Extracted data Start Marker

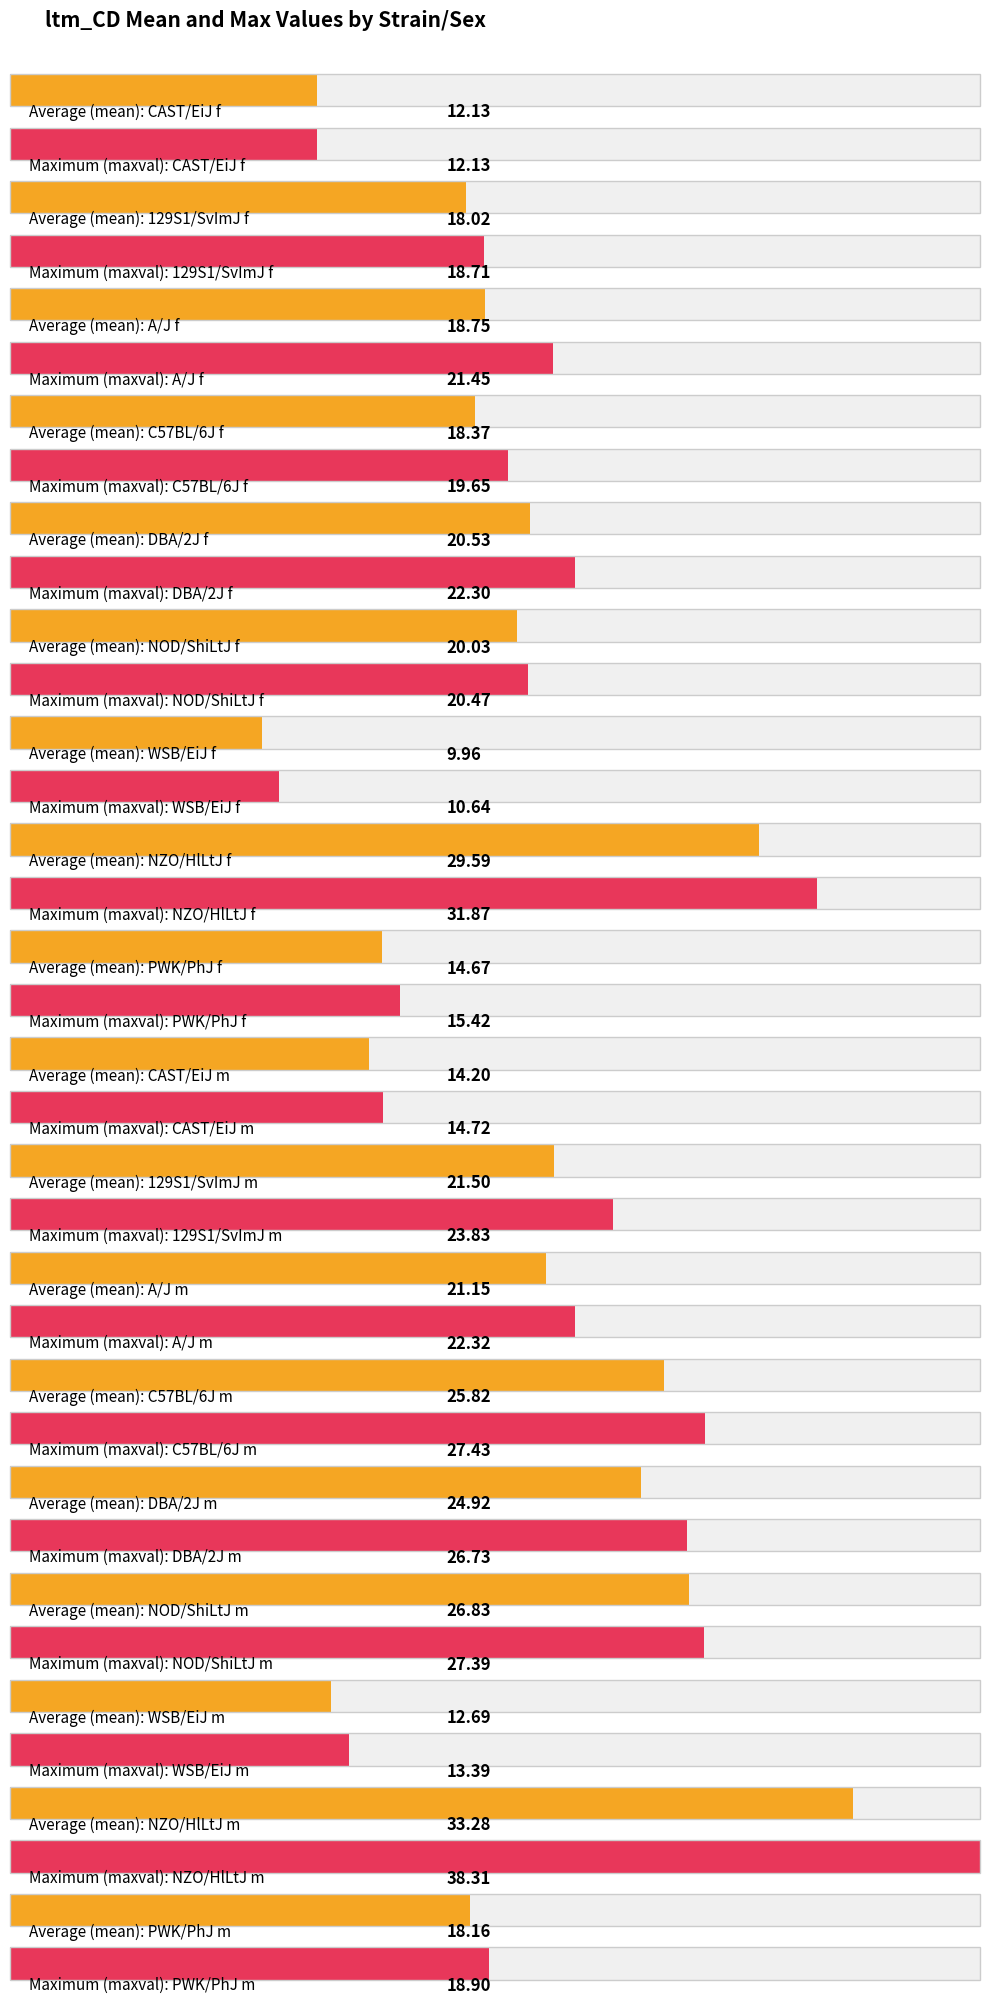

How many bars are there in each group?

2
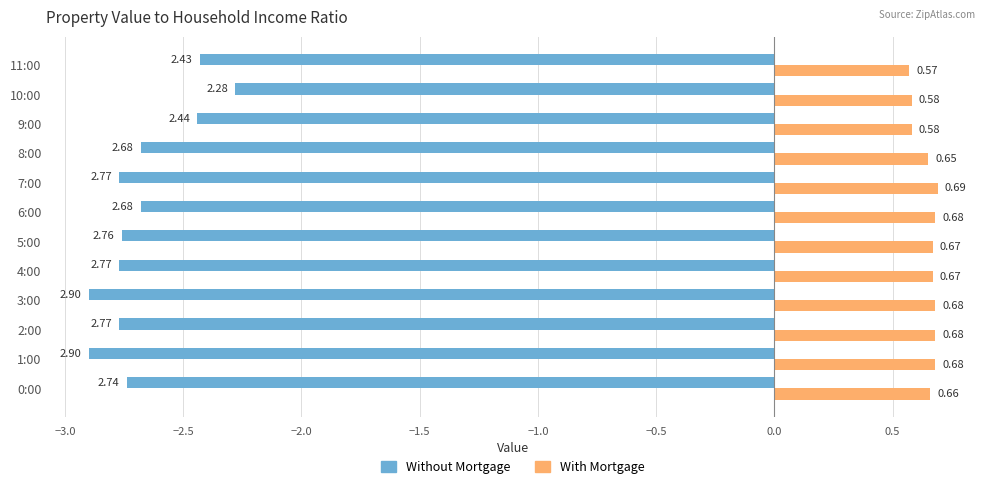

Is the value of With Mortgage at 10:00 greater than the value of Without Mortgage at 11:00?

Yes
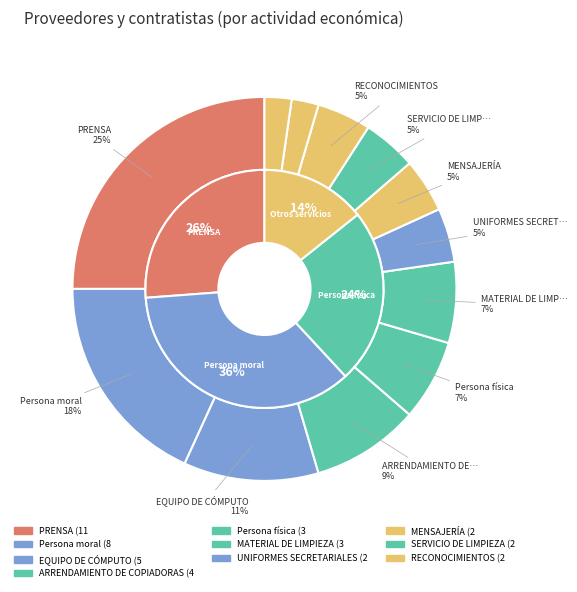

To the nearest percent, what percentage of the pie is PRENSA?

25%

Extracted data End Marker

» **Task details**:
Copy the data above word for word, leaving out the pictures.

» **Output of the task**:
How many bars are there in each group?

2

Is the value of With Mortgage at 10:00 greater than the value of Without Mortgage at 11:00?

Yes

To the nearest percent, what percentage of the pie is PRENSA?

25%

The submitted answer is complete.